On 20 May 2013, at 14:07, Ian Mason <ukcrypto at> wrote:

> On May 20, 2013, at 10:49 AM, Chris Edwards wrote:
>> On Mon, 20 May 2013, Roland Perry wrote:
>>> What if the contactless credit card is adjacent to an Oyster or ITSO card in
>>> your wallet?
>> $workplace uses a mifare card based entry system (wave your wallet
>> containing card at door reader).  Last year, I started frequently having
>> problems opening doors.  Then I realised this was due to my bank having
>> issued a new visa card, which has the "pay-by-wave" logo (looks a bit like
>> a WiFi symbol).  Removing this visa card from my wallet reinstated by
>> ability to open doors.
>> I had some idea the protocols specifically catered for multiple cards, and
>> that the door card reader would be able to "select" the card it wants to
>> talk to.  But if so, this doesn't seem to work very well (for me).
> There are several collision avoidance mechanisms for RFID cards. The commonest uses a tree walk strategy where the reader gradually enumerates the possible serial number space by repeatedly transmitting a request for cards with a defined serial number prefix to reply and lengthening the prefix at every attempt.

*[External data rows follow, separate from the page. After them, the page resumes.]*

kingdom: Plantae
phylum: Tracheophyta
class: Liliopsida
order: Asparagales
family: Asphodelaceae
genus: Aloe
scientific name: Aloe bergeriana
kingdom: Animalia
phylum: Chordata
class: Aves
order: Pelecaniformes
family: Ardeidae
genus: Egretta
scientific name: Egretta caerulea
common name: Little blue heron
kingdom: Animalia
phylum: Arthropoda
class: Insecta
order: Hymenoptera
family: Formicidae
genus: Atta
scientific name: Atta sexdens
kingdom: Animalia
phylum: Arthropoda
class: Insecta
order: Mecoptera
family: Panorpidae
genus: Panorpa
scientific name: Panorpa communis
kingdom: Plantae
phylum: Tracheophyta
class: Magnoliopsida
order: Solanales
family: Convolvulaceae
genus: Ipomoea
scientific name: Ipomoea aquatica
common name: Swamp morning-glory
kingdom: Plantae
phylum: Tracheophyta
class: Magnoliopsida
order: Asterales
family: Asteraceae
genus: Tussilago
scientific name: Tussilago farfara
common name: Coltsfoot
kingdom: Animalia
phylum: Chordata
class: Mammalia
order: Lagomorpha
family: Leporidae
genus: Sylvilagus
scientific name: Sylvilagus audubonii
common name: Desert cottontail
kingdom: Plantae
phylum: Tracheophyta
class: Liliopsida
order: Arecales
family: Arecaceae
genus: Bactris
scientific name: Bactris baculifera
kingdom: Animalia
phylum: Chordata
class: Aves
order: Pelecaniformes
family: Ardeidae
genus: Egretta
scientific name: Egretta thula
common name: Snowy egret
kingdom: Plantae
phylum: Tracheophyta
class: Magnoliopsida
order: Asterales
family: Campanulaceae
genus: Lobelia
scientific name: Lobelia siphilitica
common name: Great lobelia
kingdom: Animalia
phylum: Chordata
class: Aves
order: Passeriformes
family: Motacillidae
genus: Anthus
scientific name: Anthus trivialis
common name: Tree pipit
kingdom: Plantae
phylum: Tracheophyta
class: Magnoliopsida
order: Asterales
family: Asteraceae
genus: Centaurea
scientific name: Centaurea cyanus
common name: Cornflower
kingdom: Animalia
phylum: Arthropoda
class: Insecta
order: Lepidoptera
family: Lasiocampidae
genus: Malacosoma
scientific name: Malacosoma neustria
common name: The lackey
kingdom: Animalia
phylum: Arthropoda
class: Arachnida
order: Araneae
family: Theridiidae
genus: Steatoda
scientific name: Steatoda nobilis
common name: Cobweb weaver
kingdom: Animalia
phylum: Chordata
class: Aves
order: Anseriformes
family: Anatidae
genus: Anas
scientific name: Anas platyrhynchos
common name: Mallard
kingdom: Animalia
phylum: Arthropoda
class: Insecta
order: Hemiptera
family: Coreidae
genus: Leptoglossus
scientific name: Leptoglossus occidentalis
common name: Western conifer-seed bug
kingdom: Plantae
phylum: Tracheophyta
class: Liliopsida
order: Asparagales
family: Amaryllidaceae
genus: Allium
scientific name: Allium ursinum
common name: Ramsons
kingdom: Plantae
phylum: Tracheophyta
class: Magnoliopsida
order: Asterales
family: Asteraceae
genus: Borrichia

> This method has the undesirable property that it leaks all but the last bit of the serial number of the card it is reading. 

Surely it only leaks the common initial substring?  Yes, in the limit that is, as you say, n-1 bits of an n bit serial, but on average it will be substantially less than that, depending on how the serial numbers are allocated.